The Tiger Who Came to Tea
Verdict: Masterpiece | Parent Survival: 9/10
A tiger rings the doorbell.
Sophie’s mum opens the door and says, “Oh, I wonder who that can be.” It’s a tiger. A full-sized tiger. Standing on the doorstep. She invites him in for tea.
This is the most British thing I have ever read.
What Actually Happens
The tiger eats everything. I don’t mean “a lot”—I mean everything. All the sandwiches. All the buns. All the biscuits. All the cake. Then he drinks all the tea. Then all the milk. Then all the orange juice. Then all the water from the tap. Then all daddy’s beer.
Sophie and her mum sit there politely watching this happen.
At no point does anyone say “excuse me, perhaps you’ve had enough.” At no point does anyone call animal control. The tiger simply thanks them for the tea and leaves.
Then daddy comes home and they all go out for sausages because there’s no food left.
The end.
Why Is This Book So Good?
The magic of this book is how gentle it is. There’s something dreamlike about the whole thing—a tiger appears, eats everything, leaves, and life simply continues.
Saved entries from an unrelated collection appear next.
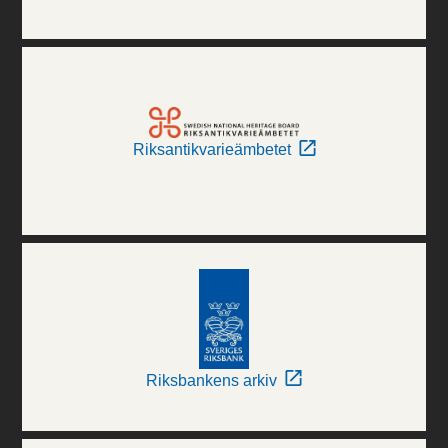
Riksantikvarieämbetet
Riksbankens arkiv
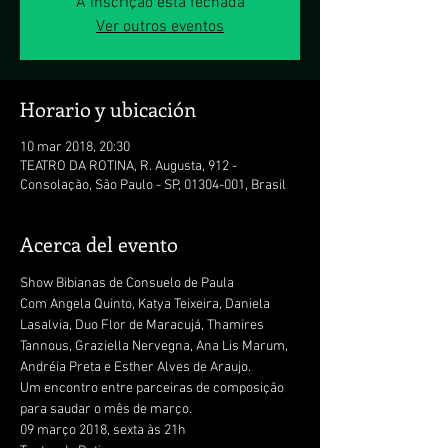
A inscrição está fechada
Ver outros eventos
Horario y ubicación
10 mar 2018, 20:30
TEATRO DA ROTINA, R. Augusta, 912 -
Consolação, São Paulo - SP, 01304-001, Brasil
Acerca del evento
Com Angela Quinto, Katya Teixeira, Daniela 
Lasalvia, Duo Flor de Maracujá, Thamires 
Tannous, Graziella Nervegna, Ana Lis Marum, 
Um encontro entre parceiras de composição 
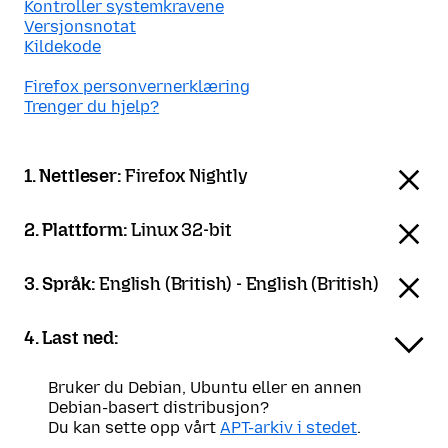
Kontroller systemkravene
Versjonsnotat
Kildekode
Firefox personvernerklæring
Trenger du hjelp?
1. Nettleser:
Firefox Nightly
2. Plattform:
Linux 32-bit
3. Språk:
English (British) - English (British)
4. Last ned:
Bruker du Debian, Ubuntu eller en annen
Debian-basert distribusjon?
Du kan sette opp vårt
APT-arkiv i stedet
.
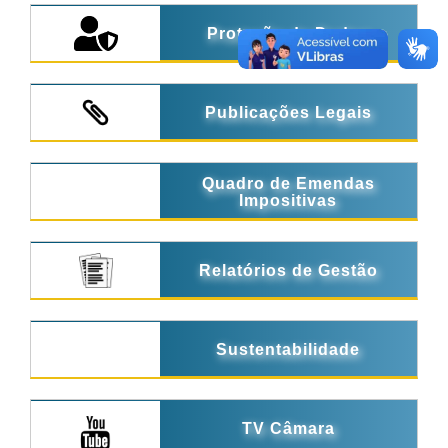
Proteção de Dados
Publicações Legais
Quadro de Emendas
Impositivas
Relatórios de Gestão
Sustentabilidade
TV Câmara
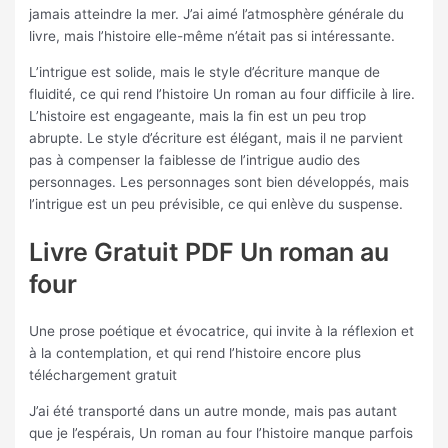
jamais atteindre la mer. J’ai aimé l’atmosphère générale du
livre, mais l’histoire elle-même n’était pas si intéressante.
L’intrigue est solide, mais le style d’écriture manque de
fluidité, ce qui rend l’histoire Un roman au four difficile à lire.
L’histoire est engageante, mais la fin est un peu trop
abrupte. Le style d’écriture est élégant, mais il ne parvient
pas à compenser la faiblesse de l’intrigue audio des
personnages. Les personnages sont bien développés, mais
l’intrigue est un peu prévisible, ce qui enlève du suspense.
Livre Gratuit PDF Un roman au
four
Une prose poétique et évocatrice, qui invite à la réflexion et
à la contemplation, et qui rend l’histoire encore plus
téléchargement gratuit
J’ai été transporté dans un autre monde, mais pas autant
que je l’espérais, Un roman au four l’histoire manque parfois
Nobody is frightened. Nobody is upset. It’s slightly surreal in the way that the best children’s books often are: logic doesn’t quite apply, and that’s fine.
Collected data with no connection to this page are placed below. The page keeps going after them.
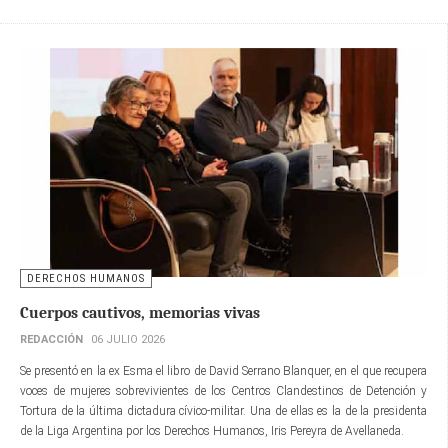
DERECHOS HUMANOS
Cuerpos cautivos, memorias vivas
REDACCIÓN
06 JULIO 2026
Se presentó en la ex Esma el libro de David Serrano Blanquer, en el que recupera
voces de mujeres sobrevivientes de los Centros Clandestinos de Detención y
Tortura de la última dictadura cívico-militar. Una de ellas es la de la presidenta
de la Liga Argentina por los Derechos Humanos, Iris Pereyra de Avellaneda.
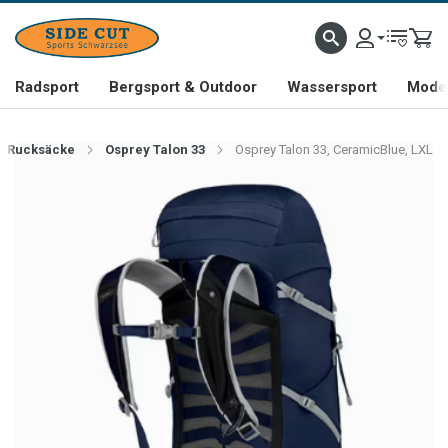
Radsport
Bergsport & Outdoor
Wassersport
Mode 
Rucksäcke
Osprey Talon 33
Osprey Talon 33, CeramicBlue, LXL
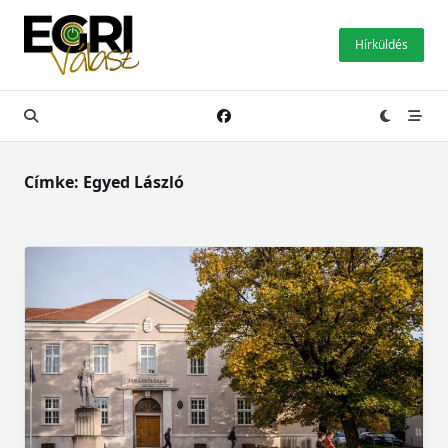
Skip
to
Hírküldés
content
Címke:
Egyed László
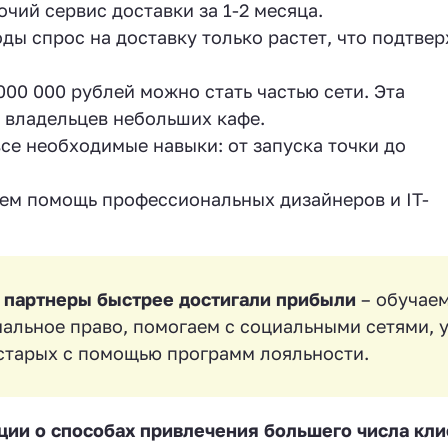
чий сервис доставки за 1-2 месяца.
ы спрос на доставку только растет, что подтве
00 000 рублей можно стать частью сети. Эта
 владельцев небольших кафе.
е необходимые навыки: от запуска точки до
ем помощь профессиональных дизайнеров и IT-
 партнеры быстрее достигали прибыли
– обучаем
альное право, помогаем с социальными сетями, 
 старых с помощью программ лояльности.
ии о способах привлечения большего числа кли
Judith Kerr’s illustrations are warm and charming. Sophie and her mum have this calm acceptance that makes the impossible feel cosy rather than alarming. The tiger himself is more friendly houseguest than wild animal.
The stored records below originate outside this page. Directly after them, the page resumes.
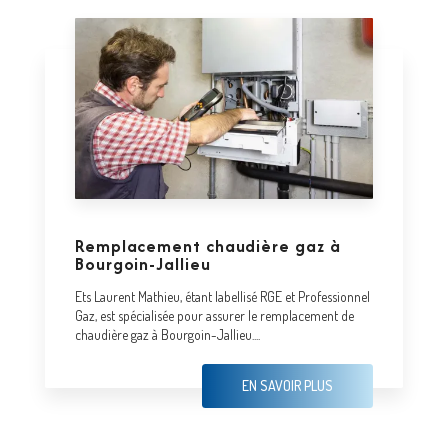
Remplacement chaudière gaz à
Bourgoin-Jallieu
Ets Laurent Mathieu, étant labellisé RGE et Professionnel
Gaz, est spécialisée pour assurer le remplacement de
chaudière gaz à Bourgoin-Jallieu....
EN SAVOIR PLUS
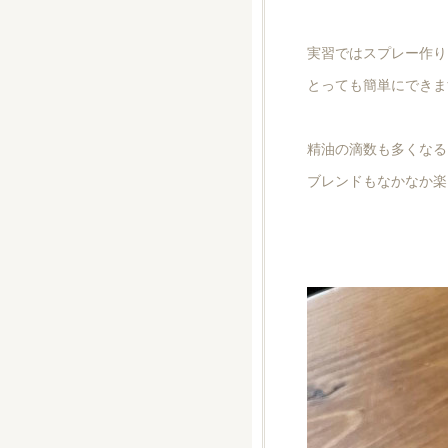
実習ではスプレー作り
とっても簡単にできま
精油の滴数も多くなる
ブレンドもなかなか楽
Also, the bit where he drinks daddy’s beer is objectively funny.

The “Just In Case” Ending
Here’s the detail that elevates this from “good book” to “masterpiece”: at the end, Sophie and her mum buy a tin of tiger food to keep in the cupboard, just in case the tiger comes back.
He never does.
That single line—“But he never did”—has a wistfulness to it that I wasn’t prepared for. It’s a children’s book. About a tiger who eats everything. And somehow it made me feel a little melancholy about the impermanence of magical things.
(There’s a lovely detail near the end: a tiger-striped cat appears in the background. Is it meant to be the tiger, returned in a different form? Probably not. But I like to think so.)

Best For
Ages 2-5. Kids who love tigers. Adults who appreciate gentle surrealism and British understatement. Anyone who finds comfort in stories where strange things happen and everyone just gets on with it.
The History: Judith Kerr escaped Nazi Germany as a child, which makes the fact that she grew up to write such a gentle, warm, lovely book feel like its own kind of triumph.
Also Try: Mog the Forgetful Cat, also by Kerr. Same warmth, same charm, beloved cat.